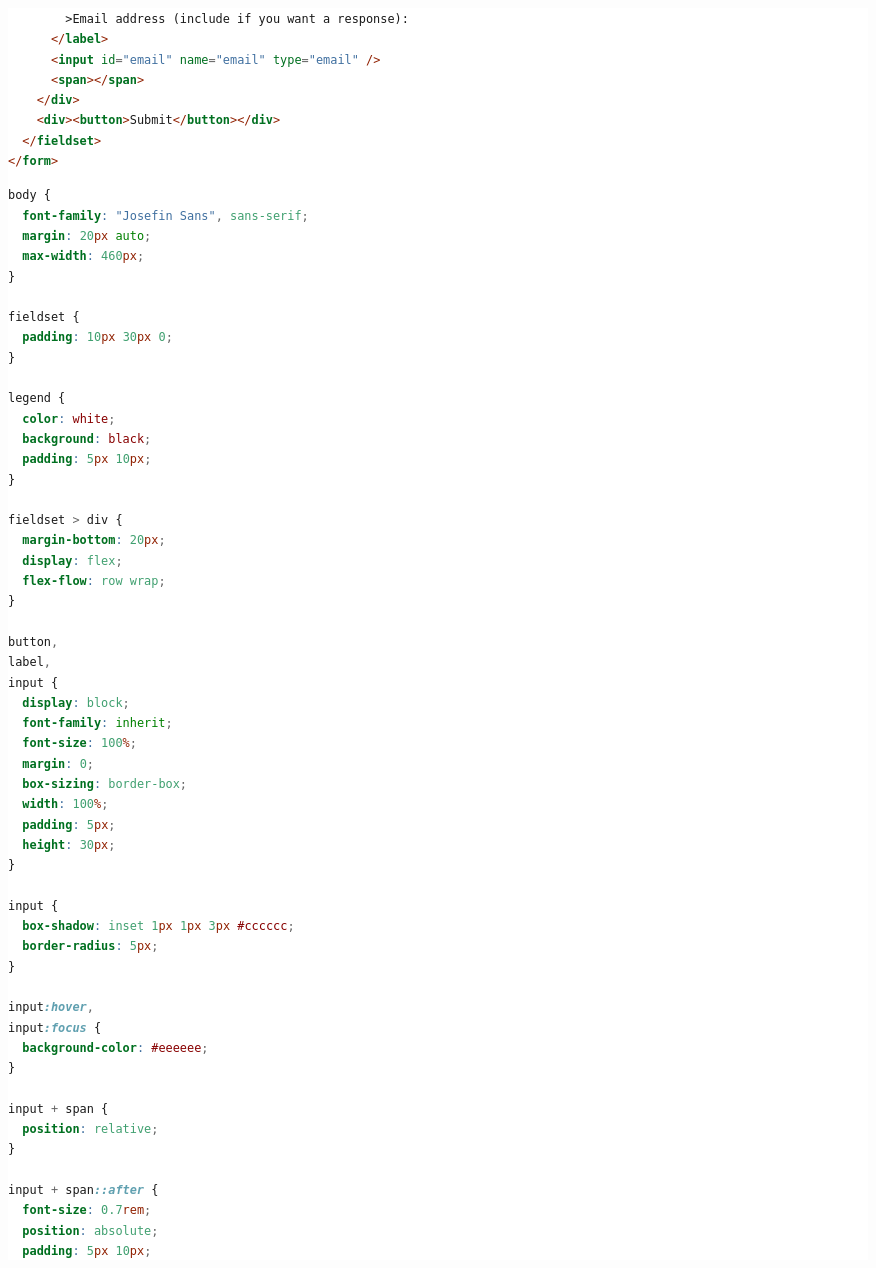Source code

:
 ```html hidden live-sample___out-of-range
        >Email address (include if you want a response):
      </label>
      <input id="email" name="email" type="email" />
      <span></span>
    </div>
    <div><button>Submit</button></div>
  </fieldset>
</form>
```

```css hidden
body {
  font-family: "Josefin Sans", sans-serif;
  margin: 20px auto;
  max-width: 460px;
}

fieldset {
  padding: 10px 30px 0;
}

legend {
  color: white;
  background: black;
  padding: 5px 10px;
}

fieldset > div {
  margin-bottom: 20px;
  display: flex;
  flex-flow: row wrap;
}

button,
label,
input {
  display: block;
  font-family: inherit;
  font-size: 100%;
  margin: 0;
  box-sizing: border-box;
  width: 100%;
  padding: 5px;
  height: 30px;
}

input {
  box-shadow: inset 1px 1px 3px #cccccc;
  border-radius: 5px;
}

input:hover,
input:focus {
  background-color: #eeeeee;
}

input + span {
  position: relative;
}

input + span::after {
  font-size: 0.7rem;
  position: absolute;
  padding: 5px 10px;
```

_ _ _ _ _ _ _

Problem details:
Give the complete material again, exactly as written. Do not include the pictures.

Expected answer:
Source code

:
 ```html hidden live-sample___out-of-range
        >Email address (include if you want a response):
      </label>
      <input id="email" name="email" type="email" />
      <span></span>
    </div>
    <div><button>Submit</button></div>
  </fieldset>
</form>
```

```css hidden
body {
  font-family: "Josefin Sans", sans-serif;
  margin: 20px auto;
  max-width: 460px;
}

fieldset {
  padding: 10px 30px 0;
}

legend {
  color: white;
  background: black;
  padding: 5px 10px;
}

fieldset > div {
  margin-bottom: 20px;
  display: flex;
  flex-flow: row wrap;
}

button,
label,
input {
  display: block;
  font-family: inherit;
  font-size: 100%;
  margin: 0;
  box-sizing: border-box;
  width: 100%;
  padding: 5px;
  height: 30px;
}

input {
  box-shadow: inset 1px 1px 3px #cccccc;
  border-radius: 5px;
}

input:hover,
input:focus {
  background-color: #eeeeee;
}

input + span {
  position: relative;
}

input + span::after {
  font-size: 0.7rem;
  position: absolute;
  padding: 5px 10px;
```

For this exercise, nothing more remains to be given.